On another day we visited a satellite office of BCWS in Ashulia (the same small town where the Tazreen factory fire happened in 2012) where we met with a group of over 30 workers fired during the 2019 “crackdown” on labour activism and unionism. Sparked by protests about a failure of the Bangladesh government to sufficiently raise the minimum wage, factory owners increased their backlash against workers who stand up for their rights. The crackdown included regular and widespread firings of workers, industry-wide blacklisting of these workers, false criminal charges laid against union members, and violent attacks by factory hired “thugs.” We had expected them to be angry, and they were, but what we didn’t expect was the level of their resilience and their commitment to one another.

Labour leader, Mousumi, was jailed and blacklisted from employment in the garment industry because of her involvement in her union.

Mousumi sat just to my left in the small, packed meeting room; she had been fired and jailed for being part of a protest to protect a female colleague from continued sexual harassment by her boss.

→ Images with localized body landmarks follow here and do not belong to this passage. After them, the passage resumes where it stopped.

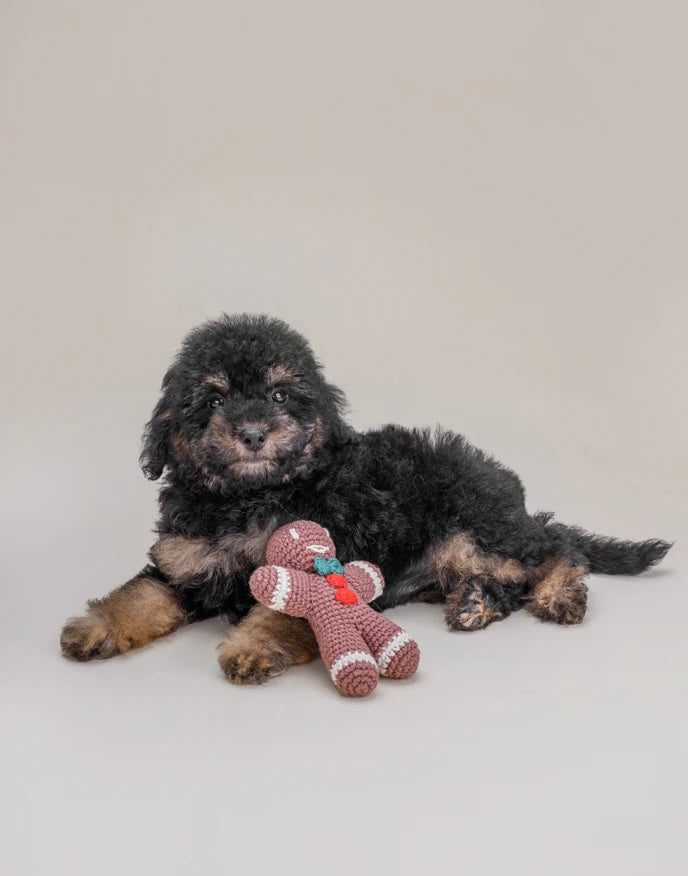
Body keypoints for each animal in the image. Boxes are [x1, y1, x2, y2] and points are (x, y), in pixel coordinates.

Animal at [60, 314, 672, 684]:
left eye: (279, 395)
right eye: (212, 400)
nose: (253, 432)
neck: (250, 497)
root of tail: (510, 493)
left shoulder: (326, 561)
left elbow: (283, 611)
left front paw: (251, 647)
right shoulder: (185, 563)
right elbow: (139, 593)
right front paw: (95, 627)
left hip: (471, 527)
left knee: (553, 549)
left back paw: (557, 594)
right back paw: (475, 603)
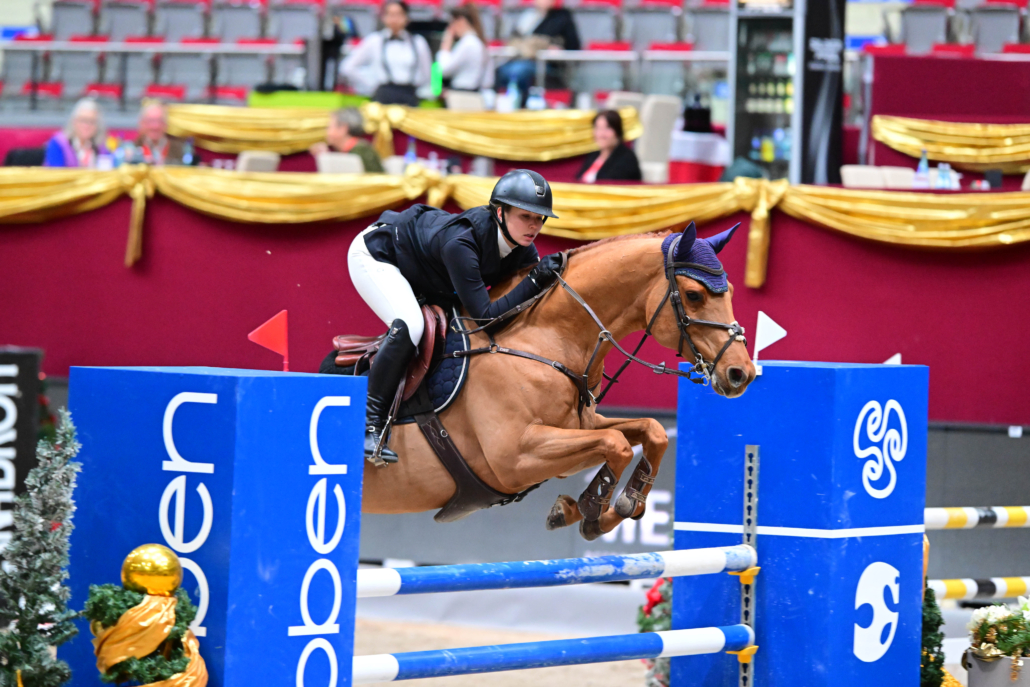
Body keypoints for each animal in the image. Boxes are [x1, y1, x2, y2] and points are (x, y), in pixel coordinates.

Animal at [359, 221, 756, 540]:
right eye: (694, 295)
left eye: (732, 292)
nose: (742, 373)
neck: (542, 337)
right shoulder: (515, 457)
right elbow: (616, 444)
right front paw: (589, 506)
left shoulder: (578, 429)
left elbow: (652, 432)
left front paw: (614, 506)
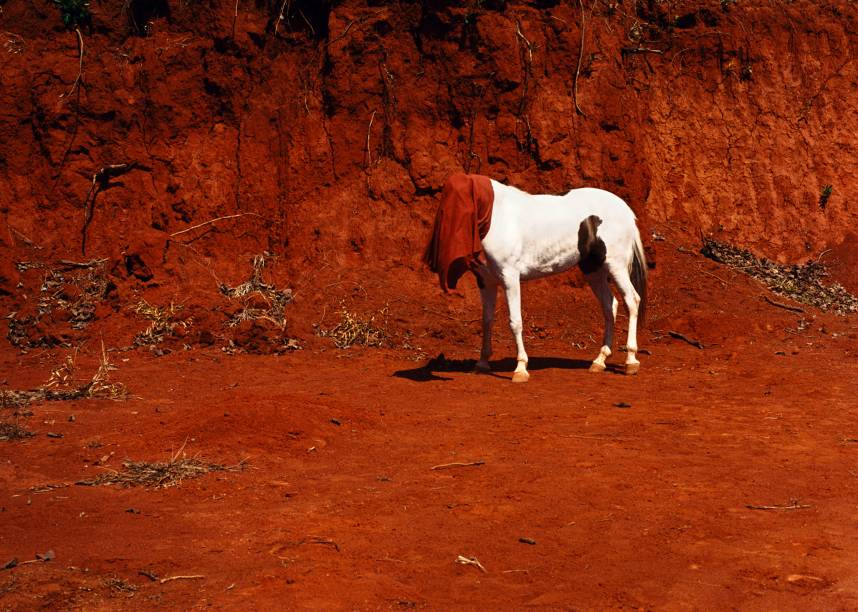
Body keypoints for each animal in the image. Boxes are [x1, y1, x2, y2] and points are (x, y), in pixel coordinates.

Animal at [424, 173, 644, 382]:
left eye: (456, 201)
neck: (496, 217)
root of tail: (626, 211)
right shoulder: (487, 282)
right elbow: (486, 320)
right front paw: (482, 363)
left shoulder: (510, 278)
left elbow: (515, 322)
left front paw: (520, 369)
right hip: (594, 270)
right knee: (610, 305)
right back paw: (600, 360)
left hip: (616, 265)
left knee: (632, 301)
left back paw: (631, 360)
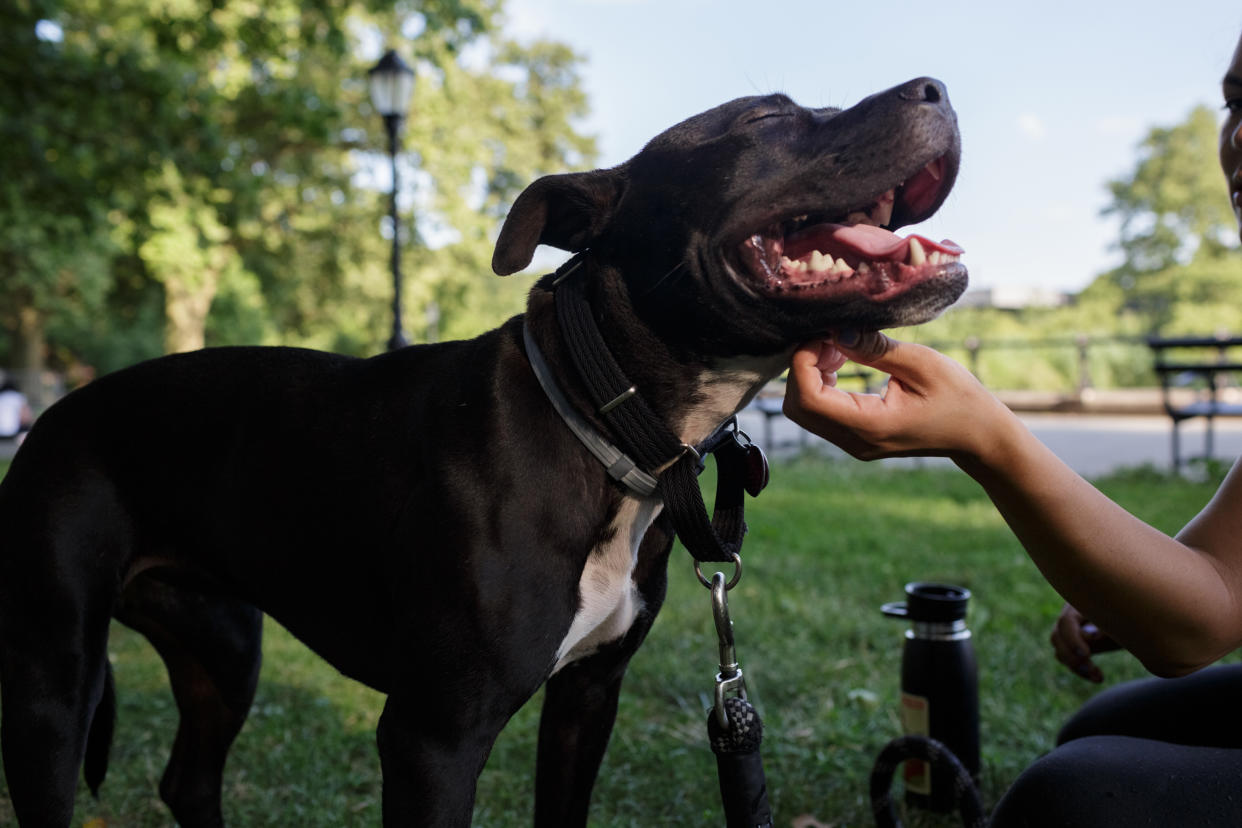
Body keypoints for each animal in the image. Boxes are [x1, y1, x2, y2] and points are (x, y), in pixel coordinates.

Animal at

One of the delegation members asked her, “Once the criminal charges are dropped, once you hopefully get another job, will you still want to be part of a union?”

Her answer was simple and it left me shattered—“We will organize because the union is the only place a worker can have a voice. I faced charges because of my work family and I’ll continue to fight for them.”

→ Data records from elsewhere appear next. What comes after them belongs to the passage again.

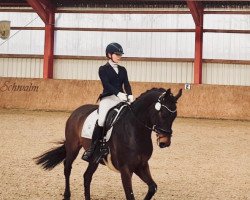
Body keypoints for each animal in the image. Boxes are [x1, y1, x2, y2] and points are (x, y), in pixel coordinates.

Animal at [34, 87, 182, 200]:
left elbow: (152, 187)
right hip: (73, 147)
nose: (165, 142)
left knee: (87, 176)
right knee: (67, 167)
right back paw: (67, 195)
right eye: (162, 113)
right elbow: (130, 195)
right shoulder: (126, 169)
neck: (134, 131)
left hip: (94, 158)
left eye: (174, 116)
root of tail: (76, 111)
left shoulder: (141, 165)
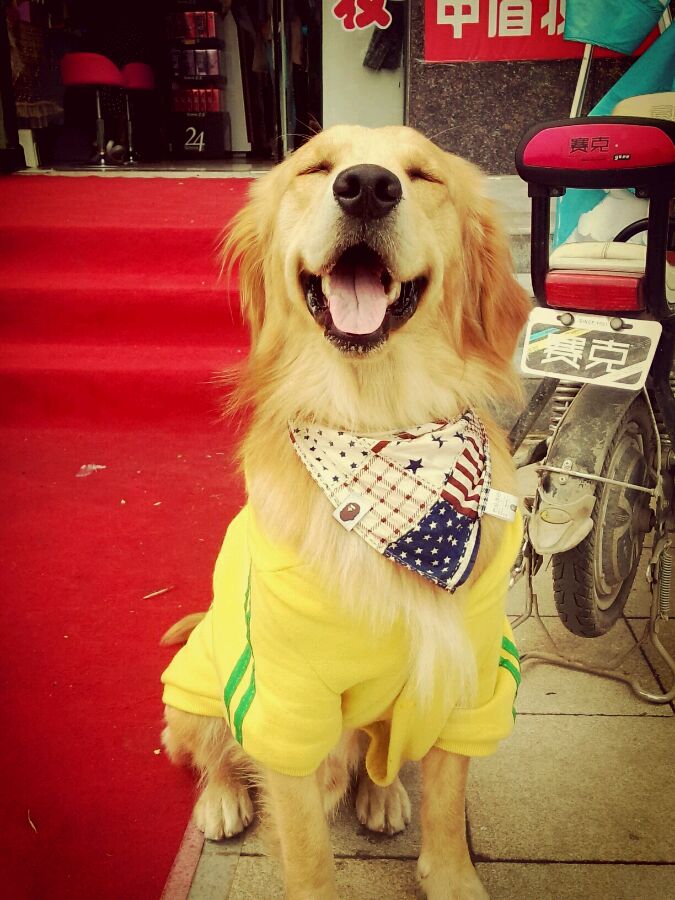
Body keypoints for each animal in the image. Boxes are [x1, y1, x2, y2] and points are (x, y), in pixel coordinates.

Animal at [160, 125, 531, 899]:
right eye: (316, 167)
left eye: (421, 175)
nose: (366, 187)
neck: (377, 424)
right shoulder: (284, 701)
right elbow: (305, 847)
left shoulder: (473, 674)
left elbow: (447, 807)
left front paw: (452, 878)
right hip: (192, 689)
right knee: (210, 754)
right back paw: (222, 799)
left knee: (379, 756)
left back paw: (380, 796)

This is true solidarity, this is true resilience. Mousumi would risk it all again to ensure the rights of her sisters, brothers, comrades, and colleagues are protected. She does this to fight for something more than a wage that sentences her to forever live in a slum, she does this to fight for health and safety regulations that keep workers from being burned alive in a factory that has its doors locked, she does this to protect her sisters from regularly experiencing gender based violence and harassment. She does this because she knows that together they can make a difference. She is comfortable in her discomfort.

Mousumi reminded me that sometimes that’s a powerful spot to be in, that sometimes it’s in this place that we can find our strength, that sometimes it’s all worth fighting for.

In the 12 months since this visit, OSSTF/FEESO has continued its support of BCWS and the garment workers in Bangladesh. The ongoing partnership includes financial and organizing support, national and international lobbying, and public advocacy for workers in the ready made garment sector.

Women union leaders at the Dhaka offices of the BCWS

Members of the 2019 Delegation with union leaders Babul Akhter and Rashadul Alam Raju (centre)

Lima, a factory worker

About Tracey Germa
Tracey Germa works as an Executive Assistant in the OSSTF/FEESO Provincial Office, Communications/Political Action Department.